Nuran YILDIZ

“ARTIK GÜVENDESİN, KORKMA…”

----- 19.07.2010 - 00:01 -----

Hadi itiraf edelim. İstisnasız hepimiz başlıktaki bu cümleyi duymak istiyoruz: “Artık güvendesin, korkma…”

Bize öyle desin diye AKP’yi iktidara getirdi %47’miz.

Sonuç tam tersi oldu. Kendimizi “korku toplumu”nun bir parçası olarak bulduk.

Gece yarısı, sabaha karşı, uykularımızın en güzel yerinde evlerimiz basıldı. Günler boyu nezarethanelerde tutulduk. Yargılanmadan hapislere atıldık, halâ orada çoğumuz.

“Güven” vermesini beklediğimiz polisler, “güven” verdiğine inandığımız askerleri bir bir gözaltına aldı.

İçimizde, beynimizde “güven” çatışmalarının ortasında kaldık.

Ansızın bir yerde terör baskınına uğradık. Evimize gitmek için bindiğimiz otobüslerde yakıldık.

Nereden geleceğini bilemediğimiz saldırılar altında, sipersiz duruyoruz öylece.

Her an her şey başımıza gelebilir olduk. Sindik. Korktuk. Kapılarımızda yeni kilitlerimiz, yeni sürgülerimiz oldu.

Oysa çok zengin olmak değildi hayalimiz. Kıt kanaat geçinmeye alıştırılmıştık çoktandır.

Bir lokma, bir hırkaya teslim etmiştik itirazlarımızı.

Biz sevilmeyi istemezdik, istemeyiz de “güvende olmayı” istediğimiz kadar…

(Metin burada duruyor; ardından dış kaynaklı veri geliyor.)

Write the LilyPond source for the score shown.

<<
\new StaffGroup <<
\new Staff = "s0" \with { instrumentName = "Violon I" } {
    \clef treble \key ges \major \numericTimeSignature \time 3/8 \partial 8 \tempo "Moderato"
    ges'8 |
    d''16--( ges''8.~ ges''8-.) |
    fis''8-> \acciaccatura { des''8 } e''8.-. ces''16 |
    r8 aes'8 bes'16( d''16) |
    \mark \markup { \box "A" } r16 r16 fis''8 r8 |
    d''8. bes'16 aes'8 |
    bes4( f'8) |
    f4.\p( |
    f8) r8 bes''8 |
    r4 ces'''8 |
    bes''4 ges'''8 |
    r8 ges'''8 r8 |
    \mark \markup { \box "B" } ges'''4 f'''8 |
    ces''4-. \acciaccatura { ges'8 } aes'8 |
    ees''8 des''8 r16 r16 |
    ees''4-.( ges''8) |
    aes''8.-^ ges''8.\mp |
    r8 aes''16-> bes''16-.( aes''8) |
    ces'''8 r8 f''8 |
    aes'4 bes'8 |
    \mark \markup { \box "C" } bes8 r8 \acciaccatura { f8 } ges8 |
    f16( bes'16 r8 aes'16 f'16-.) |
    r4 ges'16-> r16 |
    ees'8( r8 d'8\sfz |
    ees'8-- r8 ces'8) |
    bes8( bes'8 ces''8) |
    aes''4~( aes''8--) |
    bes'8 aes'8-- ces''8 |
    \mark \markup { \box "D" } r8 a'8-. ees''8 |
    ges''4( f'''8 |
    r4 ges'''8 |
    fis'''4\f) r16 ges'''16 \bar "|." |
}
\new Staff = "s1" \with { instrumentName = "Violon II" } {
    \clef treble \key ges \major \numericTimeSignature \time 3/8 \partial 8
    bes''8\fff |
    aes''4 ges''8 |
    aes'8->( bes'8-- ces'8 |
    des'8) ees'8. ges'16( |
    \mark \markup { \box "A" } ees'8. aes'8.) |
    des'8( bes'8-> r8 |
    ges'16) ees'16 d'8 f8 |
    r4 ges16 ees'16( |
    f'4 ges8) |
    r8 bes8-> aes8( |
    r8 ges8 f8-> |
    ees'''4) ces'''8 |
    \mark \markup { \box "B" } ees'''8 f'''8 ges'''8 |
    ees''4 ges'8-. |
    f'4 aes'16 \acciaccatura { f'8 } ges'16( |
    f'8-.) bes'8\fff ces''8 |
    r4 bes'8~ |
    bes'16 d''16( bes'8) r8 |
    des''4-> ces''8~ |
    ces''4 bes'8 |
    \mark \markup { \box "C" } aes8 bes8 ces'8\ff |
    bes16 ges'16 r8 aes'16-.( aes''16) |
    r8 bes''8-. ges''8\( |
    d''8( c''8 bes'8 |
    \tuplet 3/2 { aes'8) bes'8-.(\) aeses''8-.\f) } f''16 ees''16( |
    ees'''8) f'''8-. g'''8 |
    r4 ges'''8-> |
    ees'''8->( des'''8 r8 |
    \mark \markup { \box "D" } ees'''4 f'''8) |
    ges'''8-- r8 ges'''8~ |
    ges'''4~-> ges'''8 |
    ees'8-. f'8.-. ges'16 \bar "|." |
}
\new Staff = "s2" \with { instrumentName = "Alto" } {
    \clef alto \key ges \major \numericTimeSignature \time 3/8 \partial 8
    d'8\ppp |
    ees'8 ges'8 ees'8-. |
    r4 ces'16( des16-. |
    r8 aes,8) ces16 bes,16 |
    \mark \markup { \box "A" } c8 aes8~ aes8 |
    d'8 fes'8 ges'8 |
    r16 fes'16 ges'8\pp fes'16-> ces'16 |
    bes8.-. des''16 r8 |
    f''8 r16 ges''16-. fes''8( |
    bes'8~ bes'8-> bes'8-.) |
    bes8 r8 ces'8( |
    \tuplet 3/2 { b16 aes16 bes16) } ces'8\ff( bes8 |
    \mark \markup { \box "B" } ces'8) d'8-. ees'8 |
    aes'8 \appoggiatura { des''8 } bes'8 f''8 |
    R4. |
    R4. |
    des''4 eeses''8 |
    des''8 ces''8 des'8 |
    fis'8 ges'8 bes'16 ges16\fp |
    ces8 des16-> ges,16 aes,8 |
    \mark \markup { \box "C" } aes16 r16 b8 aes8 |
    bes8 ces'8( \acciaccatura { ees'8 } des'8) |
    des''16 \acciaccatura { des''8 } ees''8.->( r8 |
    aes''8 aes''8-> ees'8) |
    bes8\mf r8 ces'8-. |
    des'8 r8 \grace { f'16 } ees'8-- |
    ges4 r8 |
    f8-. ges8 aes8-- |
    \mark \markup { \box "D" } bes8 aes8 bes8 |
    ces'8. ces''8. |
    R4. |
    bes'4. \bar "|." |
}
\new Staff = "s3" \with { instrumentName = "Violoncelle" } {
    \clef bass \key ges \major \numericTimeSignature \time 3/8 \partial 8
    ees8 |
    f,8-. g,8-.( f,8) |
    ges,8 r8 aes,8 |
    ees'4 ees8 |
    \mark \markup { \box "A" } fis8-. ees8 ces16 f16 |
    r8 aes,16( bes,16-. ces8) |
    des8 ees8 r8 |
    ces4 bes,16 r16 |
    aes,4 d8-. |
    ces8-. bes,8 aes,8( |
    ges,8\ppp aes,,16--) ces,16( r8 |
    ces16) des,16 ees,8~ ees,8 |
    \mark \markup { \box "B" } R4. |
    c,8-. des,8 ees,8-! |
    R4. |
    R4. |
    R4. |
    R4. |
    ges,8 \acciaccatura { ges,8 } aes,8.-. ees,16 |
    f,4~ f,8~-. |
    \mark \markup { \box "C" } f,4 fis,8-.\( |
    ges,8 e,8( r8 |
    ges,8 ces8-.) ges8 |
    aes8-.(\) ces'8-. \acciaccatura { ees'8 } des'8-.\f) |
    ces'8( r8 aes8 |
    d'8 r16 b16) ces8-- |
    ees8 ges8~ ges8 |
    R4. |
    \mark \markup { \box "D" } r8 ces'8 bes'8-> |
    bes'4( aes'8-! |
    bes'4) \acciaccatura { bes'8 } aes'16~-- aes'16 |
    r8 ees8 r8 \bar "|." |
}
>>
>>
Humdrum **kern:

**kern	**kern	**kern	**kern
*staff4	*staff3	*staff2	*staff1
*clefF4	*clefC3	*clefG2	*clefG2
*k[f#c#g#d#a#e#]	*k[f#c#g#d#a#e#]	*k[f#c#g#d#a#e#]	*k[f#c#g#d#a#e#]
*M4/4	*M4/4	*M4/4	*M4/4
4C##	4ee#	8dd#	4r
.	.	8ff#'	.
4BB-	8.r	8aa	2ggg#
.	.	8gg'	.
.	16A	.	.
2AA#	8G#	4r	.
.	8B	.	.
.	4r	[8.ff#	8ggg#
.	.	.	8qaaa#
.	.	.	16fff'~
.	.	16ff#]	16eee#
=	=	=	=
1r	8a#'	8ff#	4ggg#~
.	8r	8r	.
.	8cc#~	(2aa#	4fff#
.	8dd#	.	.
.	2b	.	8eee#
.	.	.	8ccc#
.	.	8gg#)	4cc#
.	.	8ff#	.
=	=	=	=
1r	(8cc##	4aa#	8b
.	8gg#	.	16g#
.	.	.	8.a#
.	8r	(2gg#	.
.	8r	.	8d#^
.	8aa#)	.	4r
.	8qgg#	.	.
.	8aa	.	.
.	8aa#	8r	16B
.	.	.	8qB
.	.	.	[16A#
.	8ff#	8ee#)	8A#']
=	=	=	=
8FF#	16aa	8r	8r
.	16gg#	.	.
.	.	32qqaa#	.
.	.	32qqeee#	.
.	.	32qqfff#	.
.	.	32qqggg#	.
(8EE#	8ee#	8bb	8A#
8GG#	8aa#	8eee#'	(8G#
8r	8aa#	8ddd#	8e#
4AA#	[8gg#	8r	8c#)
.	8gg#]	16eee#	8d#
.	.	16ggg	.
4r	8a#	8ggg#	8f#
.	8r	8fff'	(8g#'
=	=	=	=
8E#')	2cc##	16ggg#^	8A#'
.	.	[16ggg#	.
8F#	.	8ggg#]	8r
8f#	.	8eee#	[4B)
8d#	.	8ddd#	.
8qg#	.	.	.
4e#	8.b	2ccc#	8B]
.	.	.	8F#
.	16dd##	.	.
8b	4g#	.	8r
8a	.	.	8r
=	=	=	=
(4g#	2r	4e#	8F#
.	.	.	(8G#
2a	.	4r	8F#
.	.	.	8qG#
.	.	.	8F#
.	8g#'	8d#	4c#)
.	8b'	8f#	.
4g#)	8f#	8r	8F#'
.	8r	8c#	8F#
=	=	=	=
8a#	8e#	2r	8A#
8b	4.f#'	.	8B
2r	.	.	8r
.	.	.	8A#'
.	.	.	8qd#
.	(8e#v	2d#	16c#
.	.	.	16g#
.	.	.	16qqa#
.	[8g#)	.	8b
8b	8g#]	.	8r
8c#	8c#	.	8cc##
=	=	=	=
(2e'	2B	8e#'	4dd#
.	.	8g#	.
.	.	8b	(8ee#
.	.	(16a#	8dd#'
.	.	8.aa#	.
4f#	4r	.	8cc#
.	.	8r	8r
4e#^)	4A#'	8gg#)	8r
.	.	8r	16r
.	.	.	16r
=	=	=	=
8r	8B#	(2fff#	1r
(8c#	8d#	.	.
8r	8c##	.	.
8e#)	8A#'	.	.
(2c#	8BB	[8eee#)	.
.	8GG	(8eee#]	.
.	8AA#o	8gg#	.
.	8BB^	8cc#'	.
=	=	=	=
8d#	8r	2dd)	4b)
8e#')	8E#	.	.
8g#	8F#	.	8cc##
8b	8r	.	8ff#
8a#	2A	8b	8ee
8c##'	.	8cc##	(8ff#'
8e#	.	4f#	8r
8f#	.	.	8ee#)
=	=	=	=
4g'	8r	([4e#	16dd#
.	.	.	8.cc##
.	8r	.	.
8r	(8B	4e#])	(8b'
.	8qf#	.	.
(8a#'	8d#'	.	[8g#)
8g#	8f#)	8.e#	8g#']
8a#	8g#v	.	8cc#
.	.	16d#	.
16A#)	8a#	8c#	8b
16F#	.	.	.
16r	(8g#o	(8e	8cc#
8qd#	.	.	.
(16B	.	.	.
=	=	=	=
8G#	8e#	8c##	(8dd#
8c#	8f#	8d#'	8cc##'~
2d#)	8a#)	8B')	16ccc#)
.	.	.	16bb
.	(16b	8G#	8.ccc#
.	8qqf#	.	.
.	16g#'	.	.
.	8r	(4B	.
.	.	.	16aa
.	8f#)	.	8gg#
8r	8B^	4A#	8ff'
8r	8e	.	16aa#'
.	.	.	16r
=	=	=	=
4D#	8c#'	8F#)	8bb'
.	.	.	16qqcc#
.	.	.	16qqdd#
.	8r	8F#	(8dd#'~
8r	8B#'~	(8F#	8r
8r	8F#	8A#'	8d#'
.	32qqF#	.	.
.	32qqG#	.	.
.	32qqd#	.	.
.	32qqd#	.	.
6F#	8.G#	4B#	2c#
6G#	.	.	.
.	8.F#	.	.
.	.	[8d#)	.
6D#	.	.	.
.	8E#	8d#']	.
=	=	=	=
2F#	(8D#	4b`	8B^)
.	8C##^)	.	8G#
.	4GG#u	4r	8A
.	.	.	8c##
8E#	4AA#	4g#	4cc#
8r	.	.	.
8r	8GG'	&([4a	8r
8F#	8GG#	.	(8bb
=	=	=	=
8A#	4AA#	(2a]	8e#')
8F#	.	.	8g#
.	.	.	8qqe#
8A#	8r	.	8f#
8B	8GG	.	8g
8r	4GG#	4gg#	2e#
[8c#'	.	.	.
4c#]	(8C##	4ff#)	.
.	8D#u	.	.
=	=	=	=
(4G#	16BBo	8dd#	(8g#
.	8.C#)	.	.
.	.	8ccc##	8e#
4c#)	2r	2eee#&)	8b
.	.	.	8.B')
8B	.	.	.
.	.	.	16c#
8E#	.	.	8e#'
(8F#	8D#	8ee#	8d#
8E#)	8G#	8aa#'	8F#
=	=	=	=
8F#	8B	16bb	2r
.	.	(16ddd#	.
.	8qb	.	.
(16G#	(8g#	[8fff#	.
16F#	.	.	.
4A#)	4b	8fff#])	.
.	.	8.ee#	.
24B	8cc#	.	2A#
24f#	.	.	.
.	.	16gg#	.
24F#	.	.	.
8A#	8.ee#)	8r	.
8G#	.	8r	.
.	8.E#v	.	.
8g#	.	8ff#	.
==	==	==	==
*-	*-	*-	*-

Gazetede bir haber okuyorum.

Seyir halindeki bir otomobilden bir kadın atlamış. Kadın korkmuş. Ürkmüş. Panikte.

Etrafındaki her şeyi tehdit olarak algılıyor. Kendisine yardım için yaklaşan polislerden kaçmaya çalışıyor. Şokta.

Komiser, kadını sakinleştirmeye çalışıyor. “Artık güvendesin” diyor, “korkma…”

Polisin birkaç tekrarından sonra ancak kadın sakinleşiyor, titremesi azalıyor..

Çoktandır biz de, işte öyle bir otomobile tıkılmış götürülüyoruz. Nereye gidiyoruz, bilmiyoruz. Başımıza ne gelir bilmiyoruz. Birbirimize sokulmak yerine birbirimizden kaçıyoruz hızla giden otomobilin içinde. Sayımız o kadar fazla ki o otomobilden atlayamıyoruz bile.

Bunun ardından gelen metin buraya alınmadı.